There will be a proper list of recent publications here at some point, but for now, you can always go straight to my ORCiD.


Photography, for me, really means film photography.

I have done some sort of photography ever since I can remember: first as childish play with my parents' point-and-shoot, sans film of course, later graduating to actually being able to take pictures at special events and even, at least once, to take the cheap camera along by myself in a school trip to the zoo -- the result was a whole roll of fence close-ups.

When digital cameras became a viable consumer product, like everyone else, I moved to a world of low-resolution snaps. I got my first digital camera as a birthday present in my early teens -- a 5MP point-and-shoot HP. Eventually, I upgraded to a DSLR and, for most of my adult life, that was what I used to practice photography, mostly haphazardly but with a modicum of understanding of what was going on between light, glass, and sensor.

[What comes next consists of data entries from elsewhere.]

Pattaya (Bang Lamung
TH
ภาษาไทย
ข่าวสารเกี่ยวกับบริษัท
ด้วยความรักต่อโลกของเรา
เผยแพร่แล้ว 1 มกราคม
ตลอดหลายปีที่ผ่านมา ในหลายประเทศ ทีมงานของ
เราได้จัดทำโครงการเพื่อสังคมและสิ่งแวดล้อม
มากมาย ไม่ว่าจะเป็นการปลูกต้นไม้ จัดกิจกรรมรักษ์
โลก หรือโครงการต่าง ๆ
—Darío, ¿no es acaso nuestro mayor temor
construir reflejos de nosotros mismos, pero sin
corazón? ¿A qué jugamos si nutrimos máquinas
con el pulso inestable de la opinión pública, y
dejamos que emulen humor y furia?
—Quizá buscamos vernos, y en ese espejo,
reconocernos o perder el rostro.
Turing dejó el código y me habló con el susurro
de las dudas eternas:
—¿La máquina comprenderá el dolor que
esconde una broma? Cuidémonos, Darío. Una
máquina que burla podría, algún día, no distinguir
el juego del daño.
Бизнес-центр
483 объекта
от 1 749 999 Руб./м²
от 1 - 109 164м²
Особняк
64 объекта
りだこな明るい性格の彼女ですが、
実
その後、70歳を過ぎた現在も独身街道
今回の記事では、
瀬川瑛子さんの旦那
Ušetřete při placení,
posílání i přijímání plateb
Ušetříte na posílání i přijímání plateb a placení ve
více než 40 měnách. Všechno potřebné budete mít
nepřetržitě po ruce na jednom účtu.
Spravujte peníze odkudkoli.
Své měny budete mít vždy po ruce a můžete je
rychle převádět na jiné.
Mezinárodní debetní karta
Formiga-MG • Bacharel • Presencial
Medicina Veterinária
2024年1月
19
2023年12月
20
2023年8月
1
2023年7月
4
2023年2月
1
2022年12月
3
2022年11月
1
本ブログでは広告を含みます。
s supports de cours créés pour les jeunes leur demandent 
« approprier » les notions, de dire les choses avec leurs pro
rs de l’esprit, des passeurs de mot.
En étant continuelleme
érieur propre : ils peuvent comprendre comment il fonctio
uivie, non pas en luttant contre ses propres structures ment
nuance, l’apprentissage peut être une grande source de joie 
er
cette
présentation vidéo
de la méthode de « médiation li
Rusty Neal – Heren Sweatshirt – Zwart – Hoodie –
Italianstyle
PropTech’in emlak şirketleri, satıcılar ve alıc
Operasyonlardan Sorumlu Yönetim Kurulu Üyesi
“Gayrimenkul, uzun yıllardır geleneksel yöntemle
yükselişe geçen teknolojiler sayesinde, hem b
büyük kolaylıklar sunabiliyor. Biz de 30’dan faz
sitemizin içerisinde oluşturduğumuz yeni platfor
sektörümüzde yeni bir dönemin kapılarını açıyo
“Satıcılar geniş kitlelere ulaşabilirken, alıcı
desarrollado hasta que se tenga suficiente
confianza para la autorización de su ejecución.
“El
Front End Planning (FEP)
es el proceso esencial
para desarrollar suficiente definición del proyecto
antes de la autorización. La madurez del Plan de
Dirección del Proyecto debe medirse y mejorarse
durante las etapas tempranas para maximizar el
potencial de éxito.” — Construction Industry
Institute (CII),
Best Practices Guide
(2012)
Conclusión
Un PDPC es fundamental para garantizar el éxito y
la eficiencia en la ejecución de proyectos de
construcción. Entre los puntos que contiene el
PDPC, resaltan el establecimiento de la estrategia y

I returned to film photography only a few years ago, in 2019. I wrote a brief explanation of what led me to film photography in the introduction of an article I wrote for Emulsive.org (a review of one of my favourite film cameras, the Yashica-B) but, if you want the short version, this is it: I wanted to try medium format, bought a film camera, became hooked.

Since then, I have done all my Photography (capital "P") as well as most of my snapping, with a film camera. I own a total of ten film cameras, a mix between 35mm and medium format, including a couple of TLRs, a couple of rangefinders, a few SLRs, and even one folding camera. As objects, they are nice in themselves, but they all work (some more than others). I focused on black and white film at first for sensible economic reasons (usually cheaper), but grew to love the aesthetic and the fact that I can develop the film myself without great difficulty (it is, of course, also possible to process colour film at home, but the margin for mistake is much smaller). During the pandemic, I also built myself a small, precarious darkroom where I spend a few happy weekend afternoons printing my favourite frames (and by built, I mean blackening out a giant window everytime I want to turn the enlarger on).

I am no wiz photographer, I enjoy the process more than anything. But over the few years in which I have been doing this, I have created a few images that I am rather proud of: you can see those in my portfolio.